For organizations that deal with the global supply chain, making an adjustment at this time of year is nothing new. The Lunar New Year is the most important holiday in China, and it typically falls between the end of January and the end of February. Companies know the holiday is coming and the impact it will have, and they know what to do to adjust.
This year’s Lunar New Year, though, which was beginning to look like an opportunity for the supply chain to right itself, might end up causing even more problems.
An eventful February
There are a few elements at play when it comes to China’s role in the supply chain and the first couple of months of 2022. Like so much of the past couple of years, the pandemic is the most significant element. With outbreaks of the Omicron variant in China come large-scale lockdowns. Currently, as many as 20 million people are confined to their homes, but major factories and shipping cities have yet to see major impacts.
The lockdowns could spread, though. From February 4-20, Beijing will host the Winter Olympics, and between now and then, the Chinese government is expected to act swiftly to contain any Omicron outbreaks so as not to jeopardize the Games. That could lead to more industrial closures, or fewer workers – if not complete shutdowns—at the docks. The timing of the New Year celebration—the actual holiday falls on February 1, but the seven-day public holiday is January 31 through February 6—could further complicate matters. If people are gathering with extended family and the variant spreads, it could have significant consequences on the supply chain.
How organizations adjust
Traditionally, companies know that the Lunar New Year celebration slows down elements of the supply chain. Factories usually close for long stretches, some as long as a month to allow workers time off to visit with families. Some people take even more time off to allow for more travel time. This can result in higher shipping prices since demand is high. The traditional advice is to plan ahead, and most organizations include these factors in their planning.
This year, though, the slowdown was looked at as an opportunity. With fewer shipments coming from China, it was a chance for workers in other parts of the world to catch up on clearing out the ports that have experienced backups the past couple of years, whether it’s from the weather, a shortage of workers at the docks, in the transportation away from the ports, or any number of other unexpected reasons that have cropped up as a result of the pandemic.
The threat of Omicron, though, has companies yet again rethinking their approach.

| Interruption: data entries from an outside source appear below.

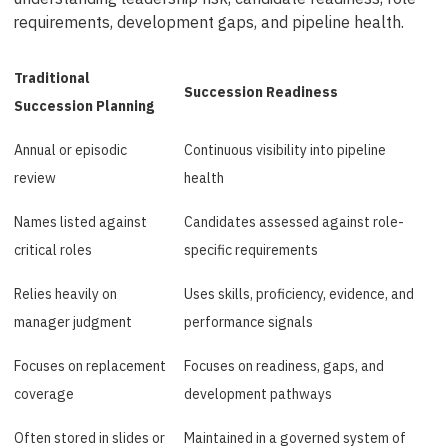
requirements, development gaps, and pipeline health.
Traditional
Succession Readiness
Succession Planning
Annual or episodic
Continuous visibility into pipeline
review
health
Names listed against
Candidates assessed against role-
critical roles
specific requirements
Relies heavily on
Uses skills, proficiency, evidence, and
manager judgment
performance signals
Focuses on replacement
Focuses on readiness, gaps, and
coverage
development pathways
Often stored in slides or
Maintained in a governed system of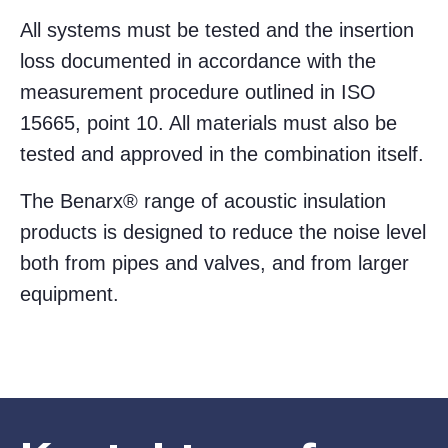
All systems must be tested and the insertion
loss documented in accordance with the
measurement procedure outlined in ISO
15665, point 10. All materials must also be
tested and approved in the combination itself.
The Benarx® range of acoustic insulation
products is designed to reduce the noise level
both from pipes and valves, and from larger
equipment.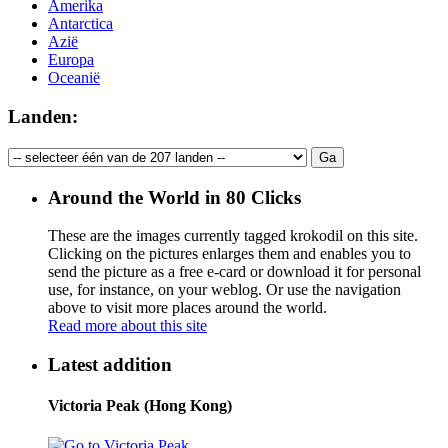
Amerika
Antarctica
Azië
Europa
Oceanië
Landen:
Around the World in 80 Clicks
These are the images currently tagged
krokodil
on this site.
Clicking on the pictures enlarges them and enables you to
send the picture as a free e-card or download it for personal
use, for instance, on your weblog. Or use the navigation
above to visit more places around the world.
Read more about this site
Latest addition
Victoria Peak (Hong Kong)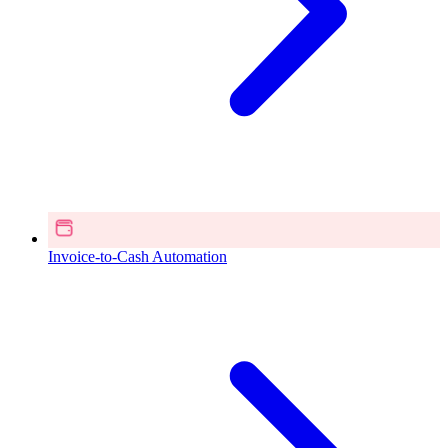
Invoice-to-Cash Automation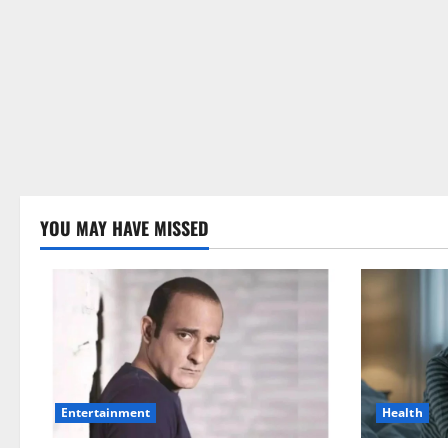
YOU MAY HAVE MISSED
Health
Entertainment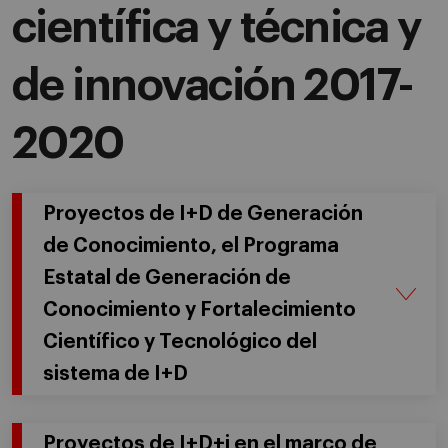
científica y técnica y
de innovación 2017-
2020
Proyectos de I+D de Generación
de Conocimiento, el Programa
Estatal de Generación de
Conocimiento y Fortalecimiento
Científico y Tecnológico del
sistema de I+D
Proyectos de I+D+i en el marco de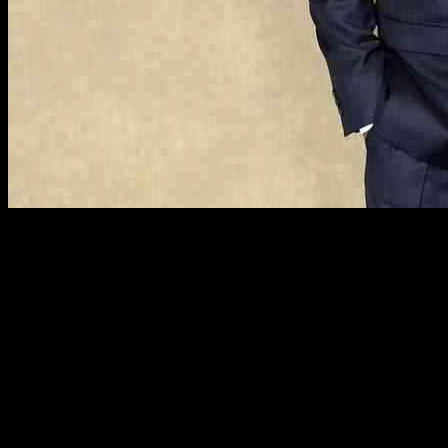
Richard Madeley and Judy Finnigan, beloved TV personalities
known for their roles on ITV’s This Morning, have established a
peaceful life in the charming village of Polperro in Cornwall. With
decades of experience in the television industry, Richard, 68, and
Judy, 76, have captivated audiences with their on-screen chemistry
and individual achievements. From hosting Channel 4’s Richard and
Judy to Judy’s best-selling novel ‘Eloise’ and Richard’s presenter
duties on ITV’s Good Morning Britain, the couple has left a lasting
impact on the entertainment world.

Anticipating a worst-case scenario in Chinese factories, some American companies are already increasing orders well ahead of when they need them to make sure they have the products in hand if Chinese manufacturing shuts down completely for more than just the holiday.
Rethinking the supply chain
For some organizations, that’s the best they can do. To make sure they have their fall inventory, they need to keep pushing up shipping dates. That time compression has a negative impact on companies, forcing them to make quicker decisions without being able to be as creative as they’d like. It also emphasizes America’s reliance on China for certain goods and materials.
So many of the supply chain problems American companies have faced have been because they cannot access key components needed to manufacture a product. Computer chips used in vehicles is one prominent example. Tesla, though, presents an example of how companies have to change the way they approach the problem in order to stay ahead. In 2021, Tesla sold 87% more cars than the year before, while other car companies, including Ford and G.M., sold fewer cars in 2021 than in 2020.
When most computer chips were unavailable, Tesla took what was available and re-wrote the software. Because the company writes its own code and didn’t need to outsource its software, it was less reliant on outside chip manufacturers. Other car companies are now hiring engineers and programmers to design their own chips in the hope that in the future, a computer chip shortage won’t leave them so far behind.
While that’s a long-term solution, for now companies have to hope China’s current containment strategies work. The country has been responding to some small outbreaks in cities with very localized restrictions, much like it will handle the influx of athletes when they arrive to compete in the Olympics. If they can avoid shutting down an entire city, that will keep the supply chain from suffering a setback…and maybe there will be more to celebrate than just medals by the time the closing ceremony rolls around.